DATASET EXCERPTS =
§

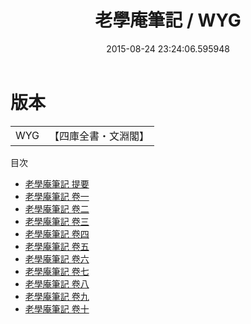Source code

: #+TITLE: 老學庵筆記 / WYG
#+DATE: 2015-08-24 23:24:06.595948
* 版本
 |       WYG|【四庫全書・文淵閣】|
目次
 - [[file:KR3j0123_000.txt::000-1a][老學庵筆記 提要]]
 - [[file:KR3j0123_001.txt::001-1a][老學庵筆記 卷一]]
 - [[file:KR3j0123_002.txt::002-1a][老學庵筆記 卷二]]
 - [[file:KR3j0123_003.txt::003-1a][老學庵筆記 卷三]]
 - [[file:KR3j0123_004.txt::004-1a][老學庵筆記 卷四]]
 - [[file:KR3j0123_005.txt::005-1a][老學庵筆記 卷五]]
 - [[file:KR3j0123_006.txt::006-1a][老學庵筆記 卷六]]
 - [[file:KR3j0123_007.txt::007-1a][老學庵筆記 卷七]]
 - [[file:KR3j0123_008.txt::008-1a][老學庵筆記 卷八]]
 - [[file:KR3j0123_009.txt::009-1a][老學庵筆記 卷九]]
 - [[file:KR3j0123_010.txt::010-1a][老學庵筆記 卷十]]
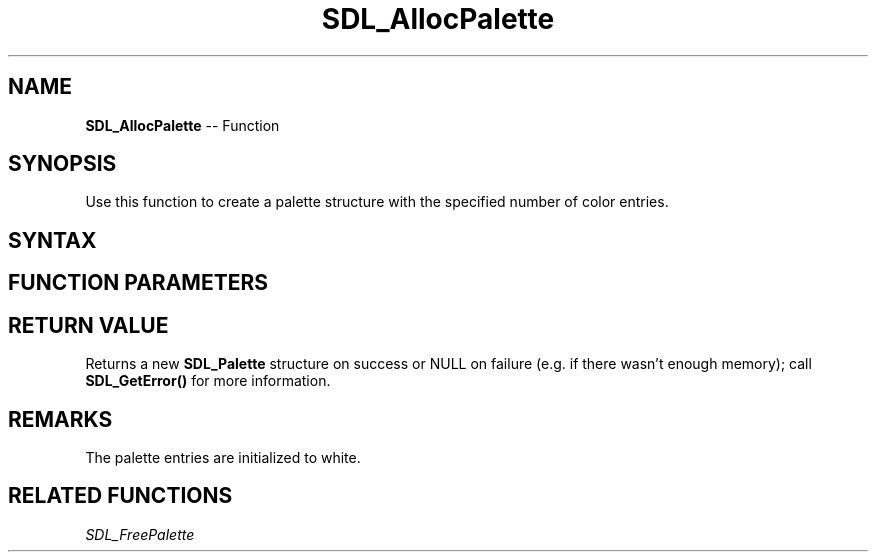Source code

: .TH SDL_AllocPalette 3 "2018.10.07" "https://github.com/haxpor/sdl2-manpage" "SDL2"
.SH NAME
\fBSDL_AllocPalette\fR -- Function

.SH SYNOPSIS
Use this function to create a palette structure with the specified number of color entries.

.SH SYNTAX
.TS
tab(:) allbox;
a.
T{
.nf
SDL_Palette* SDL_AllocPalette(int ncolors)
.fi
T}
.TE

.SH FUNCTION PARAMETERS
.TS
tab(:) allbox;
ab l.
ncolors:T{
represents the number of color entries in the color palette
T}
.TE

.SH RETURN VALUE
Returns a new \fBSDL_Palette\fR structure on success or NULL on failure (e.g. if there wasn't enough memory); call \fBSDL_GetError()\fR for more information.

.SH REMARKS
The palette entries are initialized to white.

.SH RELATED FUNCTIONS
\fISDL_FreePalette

§

WORK TASK =
Your copy should match the entries above exactly and contain no pictures.

RESULT OF THE EXERCISE =
Source code

: #+TITLE: 老學庵筆記 / WYG
#+DATE: 2015-08-24 23:24:06.595948
* 版本
 |       WYG|【四庫全書・文淵閣】|
目次
 - [[file:KR3j0123_000.txt::000-1a][老學庵筆記 提要]]
 - [[file:KR3j0123_001.txt::001-1a][老學庵筆記 卷一]]
 - [[file:KR3j0123_002.txt::002-1a][老學庵筆記 卷二]]
 - [[file:KR3j0123_003.txt::003-1a][老學庵筆記 卷三]]
 - [[file:KR3j0123_004.txt::004-1a][老學庵筆記 卷四]]
 - [[file:KR3j0123_005.txt::005-1a][老學庵筆記 卷五]]
 - [[file:KR3j0123_006.txt::006-1a][老學庵筆記 卷六]]
 - [[file:KR3j0123_007.txt::007-1a][老學庵筆記 卷七]]
 - [[file:KR3j0123_008.txt::008-1a][老學庵筆記 卷八]]
 - [[file:KR3j0123_009.txt::009-1a][老學庵筆記 卷九]]
 - [[file:KR3j0123_010.txt::010-1a][老學庵筆記 卷十]]
Source code

: .TH SDL_AllocPalette 3 "2018.10.07" "https://github.com/haxpor/sdl2-manpage" "SDL2"
.SH NAME
\fBSDL_AllocPalette\fR -- Function

.SH SYNOPSIS
Use this function to create a palette structure with the specified number of color entries.

.SH SYNTAX
.TS
tab(:) allbox;
a.
T{
.nf
SDL_Palette* SDL_AllocPalette(int ncolors)
.fi
T}
.TE

.SH FUNCTION PARAMETERS
.TS
tab(:) allbox;
ab l.
ncolors:T{
represents the number of color entries in the color palette
T}
.TE

.SH RETURN VALUE
Returns a new \fBSDL_Palette\fR structure on success or NULL on failure (e.g. if there wasn't enough memory); call \fBSDL_GetError()\fR for more information.

.SH REMARKS
The palette entries are initialized to white.

.SH RELATED FUNCTIONS
\fISDL_FreePalette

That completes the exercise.